Microsoft Innovation (Score:3, Insightful)
Re:Awww...c'mon guys.... (Score:5, Insightful)
Aw, c'mon; how many English dialects pronounce "mom" and "aunt" similarly?
Even to someone who's worked with voice recognition, that mistake simply isn't credible. If the software were anywhere near usable, it wouldn't confuse those words from anyone, especially not in a low-noise, no-echo demo.
This is a "No excuses" situation. That demo was simply a dismal failure due to some major bug(s).
Of course, the speech recognition field has a long history of staying in such a state forever. It's hard to find a product that, even with extensive training, doesn't produce howlers like this.
I did like the "killer" part
Re:Awww...c'mon guys.... (Score:5, Insightful)
Chances are he never even did a walk through of the presentation before the press was there.
Tom
This sounds so much like Microsoft (Score:4, Insightful)
Yes bugs happen, yes vista is still in beta but rather then just admit "vista is still a buggy piece of crap software that can't even be used properly by its own engineers" they tell us to sit and wait because we can trust them to fix it.
To MS credit, it is a strategy that works.
Re:Awww...c'mon guys.... (Score:4, Insightful)
I seriously doubt this presentation was rehearsed. At the very least, they should have tested it in that room with that mic, etc. But in all honesty, this is going to be used by millions of people in all sorts of rooms with all sorts of mics. That shouldn't matter anyways.
Anyways, I doubt he prepared at all, that is, other than snorting cocaine off a mirror in the back room before the show.
Tom
Re:Hee hee (Score:3, Insightful)
Re:Oh Please (Score:5, Insightful)
Point is, if the sales guy had tried the system out beforehand he would have noticed it not working.
That is, suppose the code is total shit [I know, big stretch for MSFT]. Then isn't it likely it would have failed during the preparation stage? If you are saying "mom" and it always comes back "aunt" you may want to cancel the presentation.
That's why I think he didn't do any prep work for the presentation.
Tom
Re:Is SR ever going to be good enough? (Score:3, Insightful)
The fleet's computers have "known" Picard since he entered the service. They should be pretty well trained .
The communicator badges in TNG could be transmitting supplementary biometric data and non-verbal commands, which by now have become almost automatic: "Watson. I need you!"
Re:Is SR ever going to be good enough? (Score:3, Insightful)
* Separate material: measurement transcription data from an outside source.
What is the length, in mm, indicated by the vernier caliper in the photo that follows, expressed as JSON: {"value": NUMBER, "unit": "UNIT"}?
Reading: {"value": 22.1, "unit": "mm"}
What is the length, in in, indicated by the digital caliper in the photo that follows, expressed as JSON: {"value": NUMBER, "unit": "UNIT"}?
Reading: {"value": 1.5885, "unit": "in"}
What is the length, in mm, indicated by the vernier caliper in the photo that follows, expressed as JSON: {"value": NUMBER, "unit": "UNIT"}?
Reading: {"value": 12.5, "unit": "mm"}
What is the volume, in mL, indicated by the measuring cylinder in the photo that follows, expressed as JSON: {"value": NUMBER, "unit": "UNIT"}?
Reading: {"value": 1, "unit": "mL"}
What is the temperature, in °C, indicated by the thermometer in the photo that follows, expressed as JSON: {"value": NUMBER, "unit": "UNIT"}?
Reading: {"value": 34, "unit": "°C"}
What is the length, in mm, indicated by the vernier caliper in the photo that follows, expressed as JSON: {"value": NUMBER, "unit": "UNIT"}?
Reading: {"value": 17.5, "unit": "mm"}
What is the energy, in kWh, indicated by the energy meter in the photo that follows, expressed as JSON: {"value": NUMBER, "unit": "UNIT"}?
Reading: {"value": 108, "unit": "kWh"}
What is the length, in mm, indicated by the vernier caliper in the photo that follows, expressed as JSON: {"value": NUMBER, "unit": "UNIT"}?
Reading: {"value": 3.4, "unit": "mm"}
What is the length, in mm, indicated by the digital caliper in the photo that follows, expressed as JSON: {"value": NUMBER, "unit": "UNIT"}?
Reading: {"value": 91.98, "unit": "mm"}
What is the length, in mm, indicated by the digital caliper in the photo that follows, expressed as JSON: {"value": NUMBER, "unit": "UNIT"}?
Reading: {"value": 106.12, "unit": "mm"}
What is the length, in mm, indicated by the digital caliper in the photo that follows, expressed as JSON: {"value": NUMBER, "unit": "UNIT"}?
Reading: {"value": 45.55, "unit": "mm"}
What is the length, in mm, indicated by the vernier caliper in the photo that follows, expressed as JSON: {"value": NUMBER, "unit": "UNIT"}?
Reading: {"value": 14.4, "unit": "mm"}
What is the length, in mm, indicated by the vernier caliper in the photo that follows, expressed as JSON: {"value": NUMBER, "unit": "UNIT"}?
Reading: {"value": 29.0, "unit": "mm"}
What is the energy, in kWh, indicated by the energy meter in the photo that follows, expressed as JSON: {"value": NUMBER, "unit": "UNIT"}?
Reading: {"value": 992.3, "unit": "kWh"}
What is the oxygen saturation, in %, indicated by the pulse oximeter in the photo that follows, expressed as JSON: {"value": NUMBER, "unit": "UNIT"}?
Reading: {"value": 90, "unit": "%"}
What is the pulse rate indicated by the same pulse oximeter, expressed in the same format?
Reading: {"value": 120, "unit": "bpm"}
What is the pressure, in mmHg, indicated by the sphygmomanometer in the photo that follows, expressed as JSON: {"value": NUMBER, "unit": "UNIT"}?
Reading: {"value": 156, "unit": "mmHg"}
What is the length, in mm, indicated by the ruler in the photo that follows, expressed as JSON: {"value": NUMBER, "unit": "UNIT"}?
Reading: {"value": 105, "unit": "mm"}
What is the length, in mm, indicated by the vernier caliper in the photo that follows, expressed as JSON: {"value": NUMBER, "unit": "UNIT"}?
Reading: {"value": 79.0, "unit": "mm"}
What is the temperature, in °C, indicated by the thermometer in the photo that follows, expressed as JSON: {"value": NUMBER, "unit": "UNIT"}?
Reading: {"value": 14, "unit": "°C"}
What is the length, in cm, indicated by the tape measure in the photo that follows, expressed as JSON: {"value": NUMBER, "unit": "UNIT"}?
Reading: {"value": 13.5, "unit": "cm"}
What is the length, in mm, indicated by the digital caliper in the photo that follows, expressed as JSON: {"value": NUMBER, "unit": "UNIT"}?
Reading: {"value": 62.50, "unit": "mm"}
The badge also indicates the location of the person. So if Picard says "Will" (or "number one", which is simply an alias that Picard made for "Riker, William T.") and the computer sees that Will isn't in the same room as Picard (or isn't within normal hearing distance), it simply connects the two via a communication channel.
Re:Is SR ever going to be good enough? (Score:3, Insightful)
Depends on your own context...I deployed (admittedly, an older version) of Dragon NaturallySpeaking in an office full of mobility-impaired employees. They found it much easier to spend 10% of their writing time fixing errors than 100% of it trying to, for example, type with the onscreen keyboard. If you can't use a keyboard, even crappy voice recognition is a godsend.
Re:Oh Please (Score:3, Insightful)
Or, in the very least, don't say 'mom'! I've had plenty of times where a salesperson tests something the day before a demo (usually after a week of knowing he had a demo, but that's a different rant) and finding something. Our usual response with that short of notice is 'well, don't show that' since we didn't have enough time to fix it. At best, we could send a version that had the error suppressed but not truly fixed.